Thu, April 6, 10:00 to 11:30am, Austin Convention Center, Meeting Room 13B

Session Type: Paper Symposium

Integrative Statement

From the family, to the schoolyard, to the workplace, interactions often involve threats of social exclusion. Responses to exclusion vary as a function of interaction partners, dispositional factors of the excluded party, as well as contextual aspects of the exclusion situation (Smart Richman, 2013). The richness and complexity of these factors leave much to be understood in terms of psychophysiological mechanisms underlying responses to social exclusion. This symposium focuses on social exclusion in middle childhood, with talks considering cardiac, electrocortical and genetic factors, internalizing and externalizing phenotypes with exclusion by unfamiliar peers and kin within the Cyberball paradigm.

Paper 1 reports on patterns of event-related cardiac slowing, offering new physiological evidence of more pronounced negative expectations regarding peer exclusion and reunion among anxious/depressed children with peer problems compared to controls. Paper 2 provides the first evidence in children that effects of social exclusion on perceived social needs may be modified by MAOA genotype, indicating a possible mechanism for MAOA gene by environment interactions.

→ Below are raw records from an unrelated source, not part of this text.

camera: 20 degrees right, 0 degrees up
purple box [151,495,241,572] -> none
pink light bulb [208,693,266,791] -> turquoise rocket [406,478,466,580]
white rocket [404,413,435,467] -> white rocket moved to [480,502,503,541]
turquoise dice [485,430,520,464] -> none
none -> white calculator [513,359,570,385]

Using a novel mother-child Cyberball, Paper 3 shows that both children and mothers show greater P2 and slow-wave responses to rejection by one another versus strangers, indicating greater salience and distress as well as approach tendencies in response to kin rejection compared to rejection by strangers. Paper 4 reports on differences in EEG theta power between parents and children to rejection by one another (reflecting different roles in the attachment relationship) and, for the first time, demonstrates that maternal responses to child rejection depend on attachment anxiety.